BEGIN

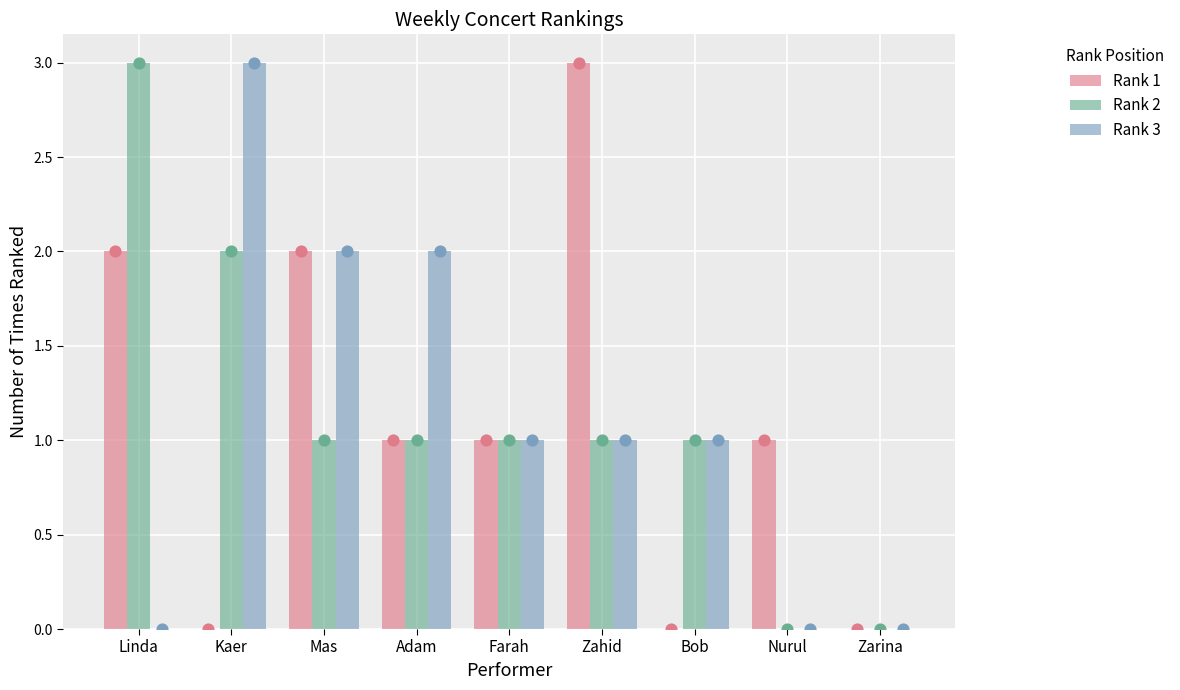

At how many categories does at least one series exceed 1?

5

END
BEGIN

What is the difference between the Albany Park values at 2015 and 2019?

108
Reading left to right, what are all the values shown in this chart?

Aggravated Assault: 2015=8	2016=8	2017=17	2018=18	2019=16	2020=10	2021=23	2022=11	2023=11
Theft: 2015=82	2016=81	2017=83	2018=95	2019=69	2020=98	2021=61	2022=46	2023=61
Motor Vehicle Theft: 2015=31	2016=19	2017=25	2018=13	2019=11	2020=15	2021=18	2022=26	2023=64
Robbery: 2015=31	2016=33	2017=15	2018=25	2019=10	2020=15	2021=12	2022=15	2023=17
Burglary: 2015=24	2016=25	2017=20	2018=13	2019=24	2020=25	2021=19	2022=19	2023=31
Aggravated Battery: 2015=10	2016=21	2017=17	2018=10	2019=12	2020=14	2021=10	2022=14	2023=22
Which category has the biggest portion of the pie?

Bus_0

END
BEGIN

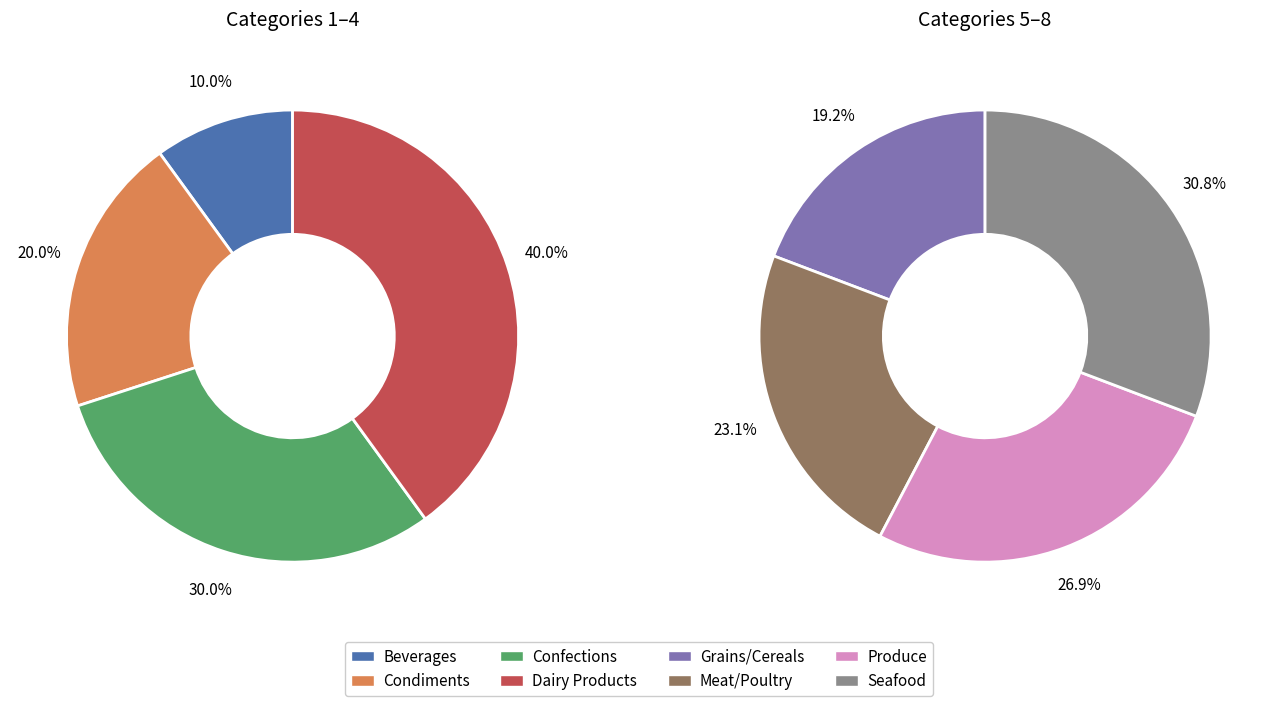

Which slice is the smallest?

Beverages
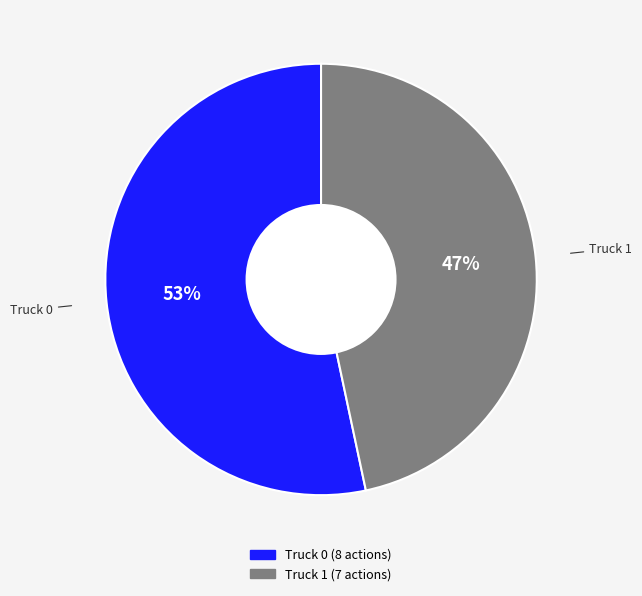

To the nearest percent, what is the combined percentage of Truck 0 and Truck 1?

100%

END

## REQUIREMENT
Which lines in the data above contain the string "values", with case counting? Find each of them and copy it out.

## TASK ANSWER
What is the difference between the Albany Park values at 2015 and 2019?
Reading left to right, what are all the values shown in this chart?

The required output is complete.